• [Data for analysis]
.....

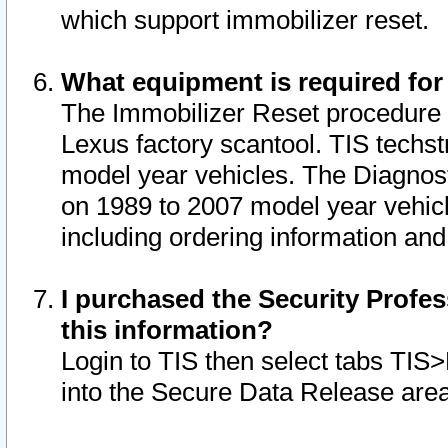
which support immobilizer reset.
What equipment is required for
The Immobilizer Reset procedure i
Lexus factory scantool. TIS techst
model year vehicles. The Diagnost
on 1989 to 2007 model year vehic
including ordering information and
I purchased the Security Profes
this information?
Login to TIS then select tabs TIS
into the Secure Data Release are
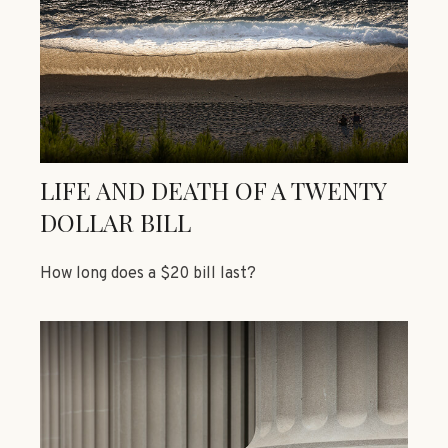
LIFE AND DEATH OF A TWENTY
DOLLAR BILL
How long does a $20 bill last?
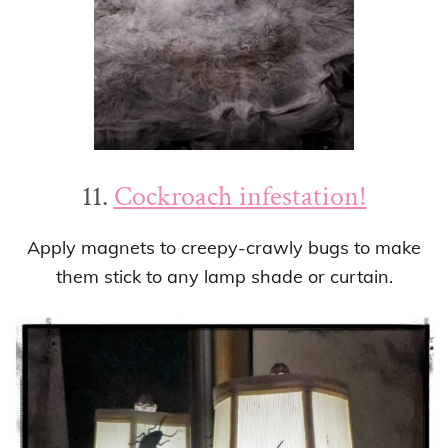
11.
Cockroach infestation!
Apply magnets to creepy-crawly bugs to make
them stick to any lamp shade or curtain.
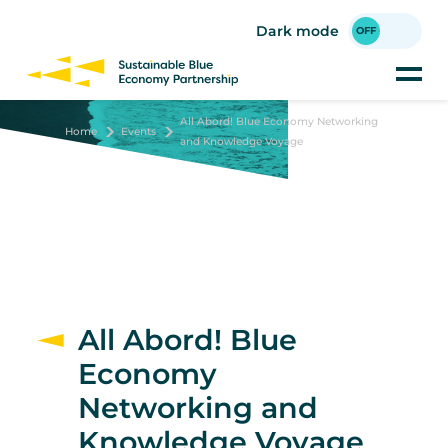
Skip
to
Dark mode
main
content
All Abord! Blue Economy Networking
Home
Events
and Knowledge Voyage
All Abord! Blue
Economy
Networking and
Knowledge Voyage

.....

• [Work task] Return every line from the items above that contains the word "Knowledge".

• [Output for this exercise]
and Knowledge Voyage
Knowledge Voyage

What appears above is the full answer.